----- Material for the task
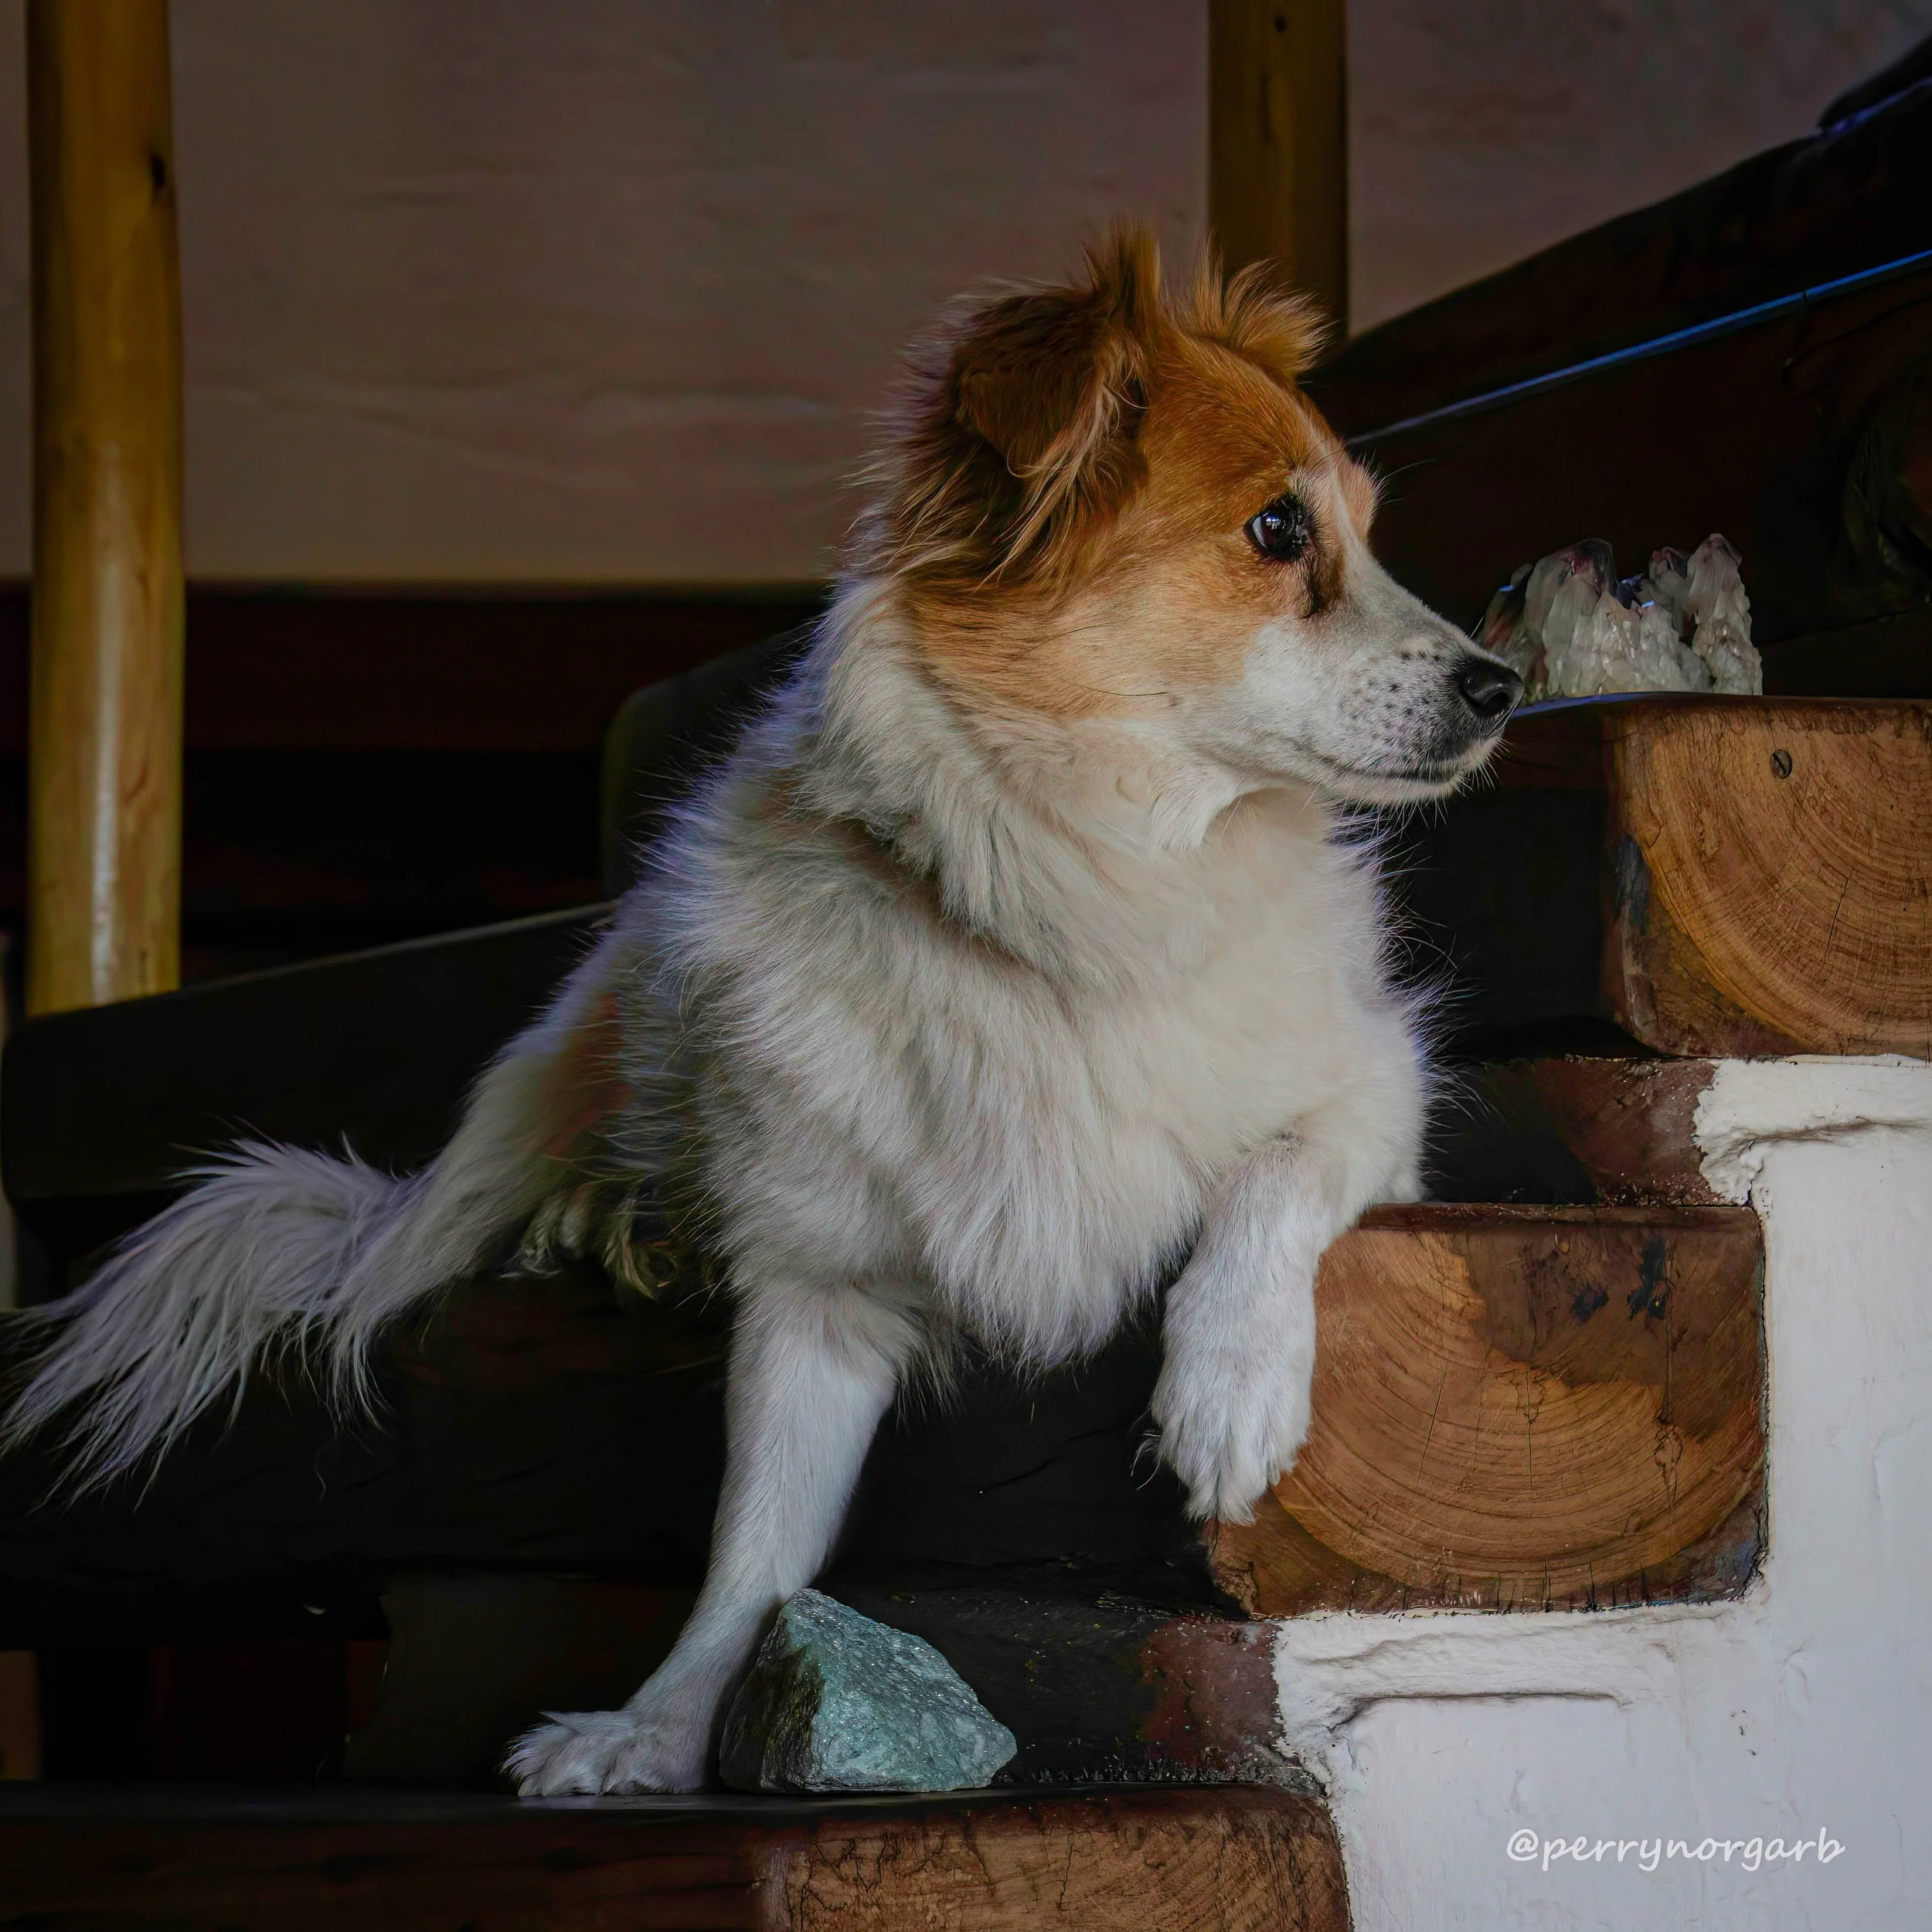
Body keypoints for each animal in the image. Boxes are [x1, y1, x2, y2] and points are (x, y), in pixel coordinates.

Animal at [6, 227, 1520, 1794]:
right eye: (1279, 532)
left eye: (1363, 529)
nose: (1507, 683)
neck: (1080, 898)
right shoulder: (817, 1300)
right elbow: (752, 1548)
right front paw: (661, 1725)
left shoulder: (1379, 1088)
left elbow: (1273, 1175)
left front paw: (1229, 1383)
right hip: (587, 1018)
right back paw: (595, 1224)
----------
The answer must be exactly the lines from the one containing "right front paw: (661, 1725)" through the final line of the data, both ends included, and nothing else.

**Written solution:**
right front paw: (661, 1725)
left shoulder: (1379, 1088)
left elbow: (1273, 1175)
left front paw: (1229, 1383)
right hip: (587, 1018)
right back paw: (595, 1224)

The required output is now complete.